Chemokine responsiveness of CD4+ CD25+ regulatory and CD4+ CD25- T cells from atopic and nonatopic donors

Abstract

Background: Allergic inflammation is associated with Th2-type T cells, which can be suppressed by CD4+ CD25+ regulatory T cells (Tregs). Both express chemokine receptors (CCR) 4 and CCR8, but the dynamics of expression and effect of atopic status are unknown.

Objective: To examine the expression of chemokine receptors by CD4+ CD25+ and CD4+ CD25- T cells from atopic and nonatopic donors, and document response to allergen stimulation in vitro.

Methods: Chemokine receptor expression was examined by flow cytometry and quantitative PCR of CD4+ CD25hi and CD4+ CD25- T cells from atopics and nonatopics. Responsiveness to chemokines was by actin polymerization. Dynamics of chemokine receptor expression in 6-day allergen-stimulated cultures was analysed by carboxyfluoroscein succinimidyl ester labelling.

Results: CD4+ CD25hi Tregs preferentially expressed CCR3, CCR4, CCR5, CCR6 and CCR8. CD4+ CD25hi Tregs responded to the chemokine ligands for CCR4, CCR6 and CCR8 (CCL17, 22, 20 and 1 respectively), with no differences between atopic and nonatopic donors. Over 6-day allergen stimulation, CD4+ CD25+ T-cells downregulated CCR4 and upregulated CCR7, in contrast to CD4+ CD25- effector cells, which downregulated CCR7 and upregulated CCR4.

Conclusions: CCR4, CCR6 and CCR8 have potential roles in localization of both CD4+ CD25+ regulatory and CD4+ CD25- effector T cells to sites of allergic inflammation. Upregulation of CCR7 and downregulation of CCR4 upon allergen stimulation of Tregs may allow their recirculation from sites of inflammation, in contrast to retention of effector T cells.

Figure 1

Differential chemokine receptor expression on CD4+ CD25hi and CD4+ CD25− T cells.
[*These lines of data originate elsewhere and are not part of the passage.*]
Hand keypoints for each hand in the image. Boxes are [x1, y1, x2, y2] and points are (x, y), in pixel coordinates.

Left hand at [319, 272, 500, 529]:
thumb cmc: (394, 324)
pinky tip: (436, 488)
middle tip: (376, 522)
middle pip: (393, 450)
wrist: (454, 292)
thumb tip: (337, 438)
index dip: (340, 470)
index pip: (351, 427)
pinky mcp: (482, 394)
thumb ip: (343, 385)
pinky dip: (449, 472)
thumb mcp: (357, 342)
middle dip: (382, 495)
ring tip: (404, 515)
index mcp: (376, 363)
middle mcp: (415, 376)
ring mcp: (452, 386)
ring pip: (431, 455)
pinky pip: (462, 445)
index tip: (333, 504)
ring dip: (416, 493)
Chemokine receptor expression by CD4+ CD25hi, FoxP3+, CD127lo and CD4+ CD25− human peripheral blood T cells. Gated CD4+ CD25hi T cells were confirmed to be FoxP3+ and CD127−, whilst CD4+ CD25− T cells were FoxP3− and CD127+ (A–C). These gates were then used to determine chemokine receptor expression by CD4+ CD25hi (black bars) and CD4+ CD25− T cells (white bars) using flow cytometry. Results shown are from n = 7 donors. *P < 0.05. Chemokine receptor expression is shown as percent positive for CD4⁺ CD25^hi and CD4⁺ CD25^lo T cells (D).

Figure 2

Chemokine responsiveness of CD4+ CD25+, CD4+ CD25− and CD4+ CD25high T cells. The percentage increase in actin polymerization over baseline was measured for chemokine-stimulated CD4+ T cells at 15-s intervals up to 1 min. The chemokine responsiveness of CD4+ CD25− (solid line), CD4+ CD25+ (dashed line) and CD4+ CD25high T cells (dotted line) to the chemokines CCL17 (A), CCL22 (B) and CCL20 (C) is shown for n = 13 donors.

Figure 3

CD4+ CD25+ T cells express CCR8 mRNA and respond to its ligand CCL1. mRNA expression of CCR8 (A), FoxP3 (B), GATA3 (C) and Tbet (D) was measured in freshly isolated CD4+ CD25+ and CD4+ CD25) T cells and in anti-CD3 stimulated T cells from n = 6 donors. mRNA expression in Th1 and Th2 polarized cell lines is also shown. The chemokine responsiveness of CD4+ CD25-, CD4+ CD25+ and CD4+ CD25high T cells to stimulation with CCL1 in the actin polymerization assay is shown for n = 13 donors (E). This response was blocked in the presence of MC148 (10 μg/ml) (F). *P < 0.05; St, anti-CD3 stimulated cells.

Figure 4

Modulation of CD4+ CD25+ and CD4+ CD25− T cell chemokine receptor expression during allergen-driven cell culture. Graphs A–I showing expression of CCR4 (A–C), CCR7 (D–F) and CXCR4 (G–I) on CD4+ CD25+ (A,D,G), nonproliferating CD4+ CD25− (B,E,H) and proliferating CD4+ CD25− T cells (C,F,I) on days 0, 2, 4 and 6 of allergen-stimulated cell culture. Due to the very low numbers of proliferating cells in culture on days 2 and 4, only the expression on days 0 and 6 is shown for proliferating CD4+ CD25− T cells (C,F,I). Results are shown for n = 8 different donors. *P < 0.05; **P < 0.01.